GIVEN RECORDS -
○ ○ ○ ○ ○
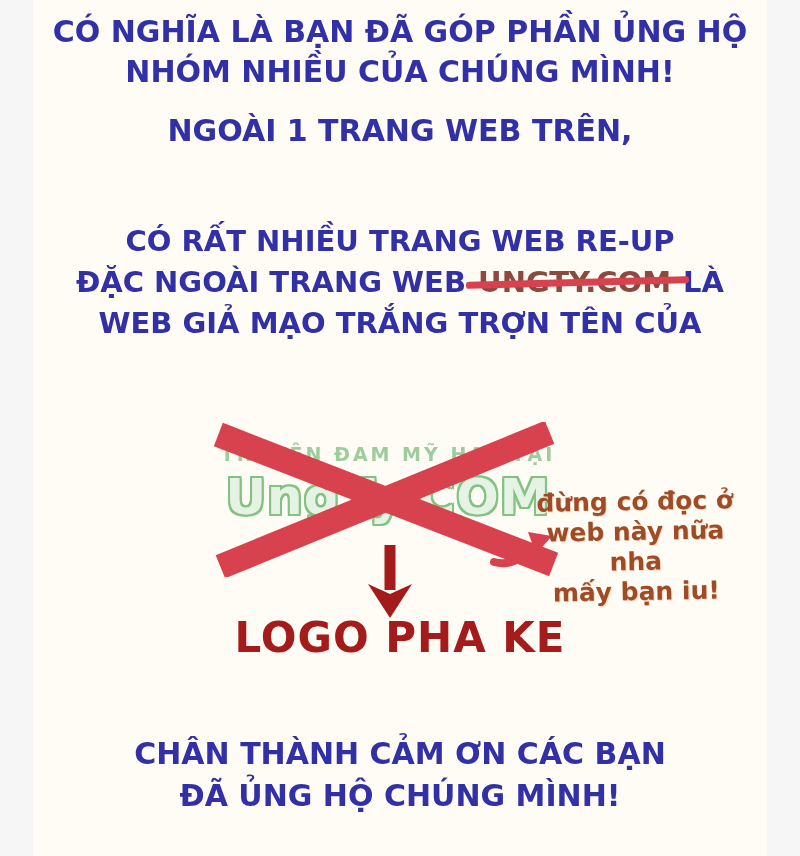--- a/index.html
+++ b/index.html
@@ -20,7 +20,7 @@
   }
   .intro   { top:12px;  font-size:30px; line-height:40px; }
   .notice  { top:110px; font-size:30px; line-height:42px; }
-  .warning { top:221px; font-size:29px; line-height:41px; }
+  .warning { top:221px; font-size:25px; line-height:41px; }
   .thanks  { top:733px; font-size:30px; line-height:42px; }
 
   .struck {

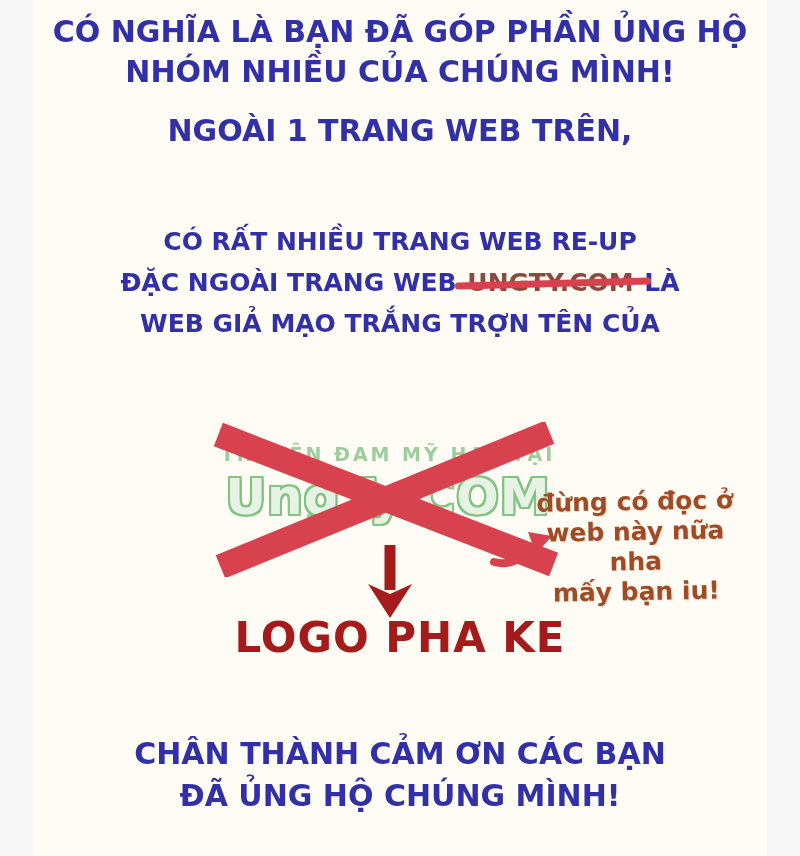--- a/index.html
+++ b/index.html
@@ -88,7 +88,6 @@
   <div class="blue-block warning">
     <div>CÓ RẤT NHIỀU TRANG WEB RE-UP</div>
     <div><span>ĐẶC NGOÀI TRANG WEB </span><span class="struck">UNGTY.COM</span><span> LÀ</span></div>
-    <div>WEB GIẢ MẠO TRẮNG TRỢN TÊN CỦA</div>
   </div>
 
   <div class="fake-logo">

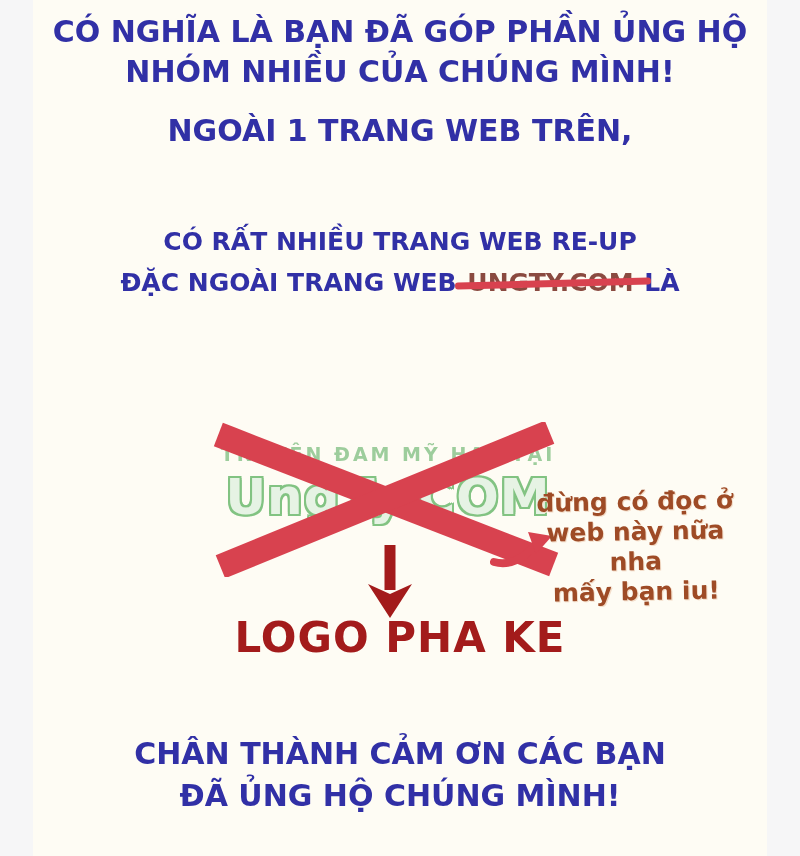--- a/index.html
+++ b/index.html
@@ -65,7 +65,7 @@
 
   .fake-label {
     position:absolute; left:33px; right:33px; top:613px;
-    text-align:center; font-size:42px; font-weight:bold; letter-spacing:1px;
+    text-align:left; font-size:42px; font-weight:normal; letter-spacing:1px;
     color:var(--dark_red,#a31b1b);
   }
 </style>

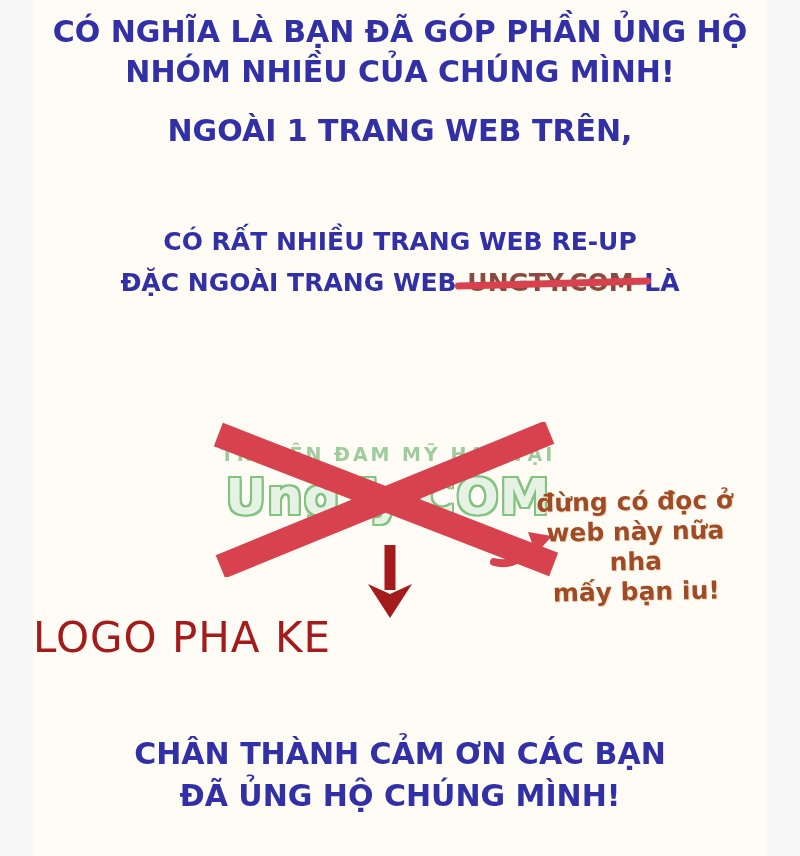--- a/index.html
+++ b/index.html
@@ -119,8 +119,8 @@
   <div class="fake-label">LOGO PHA KE</div>
 
   <div class="blue-block thanks">
+    <div>ĐÃ ỦNG HỘ CHÚNG MÌNH!</div>
     <div>CHÂN THÀNH CẢM ƠN CÁC BẠN</div>
-    <div>ĐÃ ỦNG HỘ CHÚNG MÌNH!</div>
   </div>
 </div>
 

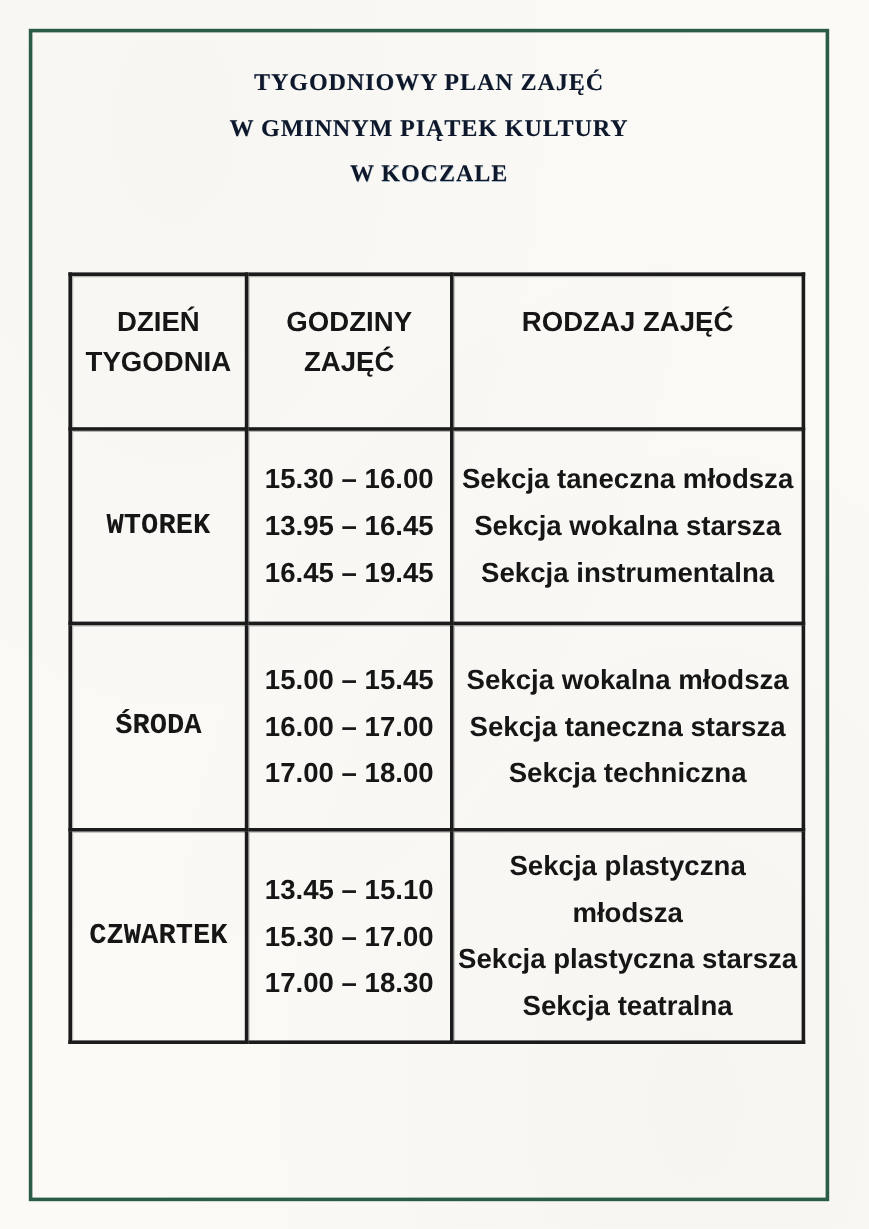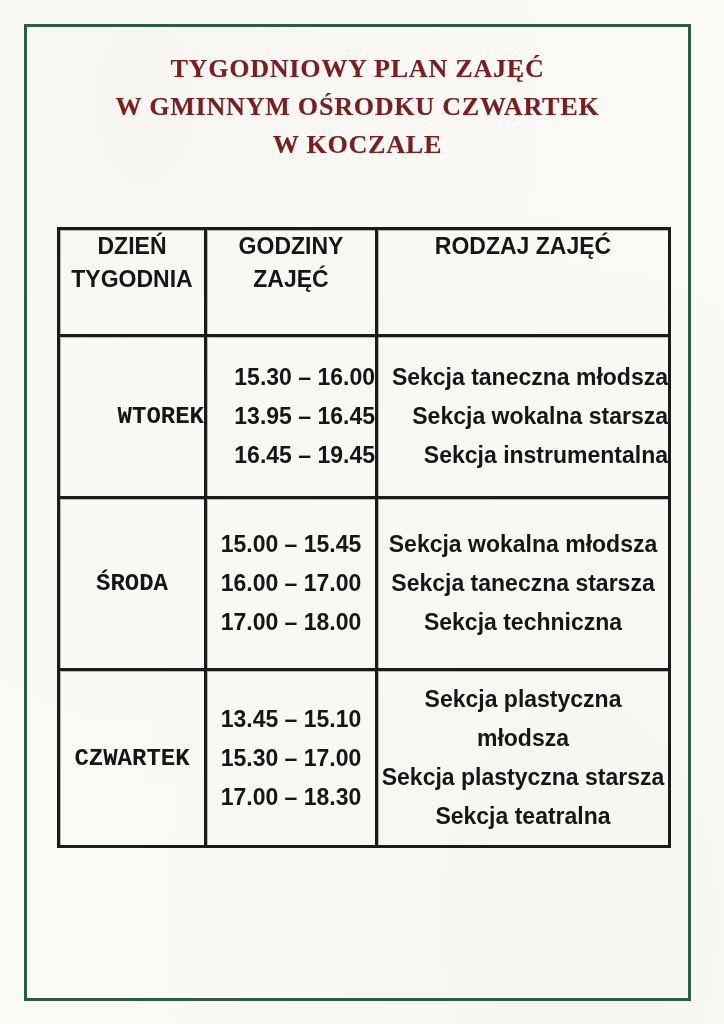--- a/index.html
+++ b/index.html
@@ -41,10 +41,10 @@
     text-align: center;
     font-family: "Liberation Serif", "DejaVu Serif", serif;
     font-weight: bold;
-    font-size: 26px;
+    font-size: 20px;
     line-height: 38px;
     letter-spacing: 0.8px;
-    color: #7f1d1d;
+    color: #0f172a;
     text-shadow: 0.4px 0.4px 0 rgba(53,99,134,0.45);
   }
   table.schedule {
○ ○ ○ ○ ○
WHAT THE EXERCISE ASKS -
When you reach a picture, pass over it; write out all other material exactly.

ANSWER SPACE -
--- a/index.html
+++ b/index.html
@@ -20,7 +20,7 @@
   }
   .intro   { top:12px;  font-size:30px; line-height:40px; }
   .notice  { top:110px; font-size:30px; line-height:42px; }
-  .warning { top:221px; font-size:29px; line-height:41px; }
+  .warning { top:221px; font-size:25px; line-height:41px; }
   .thanks  { top:733px; font-size:30px; line-height:42px; }
 
   .struck {

--- a/index.html
+++ b/index.html
@@ -88,7 +88,6 @@
   <div class="blue-block warning">
     <div>CÓ RẤT NHIỀU TRANG WEB RE-UP</div>
     <div><span>ĐẶC NGOÀI TRANG WEB </span><span class="struck">UNGTY.COM</span><span> LÀ</span></div>
-    <div>WEB GIẢ MẠO TRẮNG TRỢN TÊN CỦA</div>
   </div>
 
   <div class="fake-logo">

--- a/index.html
+++ b/index.html
@@ -65,7 +65,7 @@
 
   .fake-label {
     position:absolute; left:33px; right:33px; top:613px;
-    text-align:center; font-size:42px; font-weight:bold; letter-spacing:1px;
+    text-align:left; font-size:42px; font-weight:normal; letter-spacing:1px;
     color:var(--dark_red,#a31b1b);
   }
 </style>

--- a/index.html
+++ b/index.html
@@ -119,8 +119,8 @@
   <div class="fake-label">LOGO PHA KE</div>
 
   <div class="blue-block thanks">
+    <div>ĐÃ ỦNG HỘ CHÚNG MÌNH!</div>
     <div>CHÂN THÀNH CẢM ƠN CÁC BẠN</div>
-    <div>ĐÃ ỦNG HỘ CHÚNG MÌNH!</div>
   </div>
 </div>
 

--- a/index.html
+++ b/index.html
@@ -41,10 +41,10 @@
     text-align: center;
     font-family: "Liberation Serif", "DejaVu Serif", serif;
     font-weight: bold;
-    font-size: 26px;
+    font-size: 20px;
     line-height: 38px;
     letter-spacing: 0.8px;
-    color: #7f1d1d;
+    color: #0f172a;
     text-shadow: 0.4px 0.4px 0 rgba(53,99,134,0.45);
   }
   table.schedule {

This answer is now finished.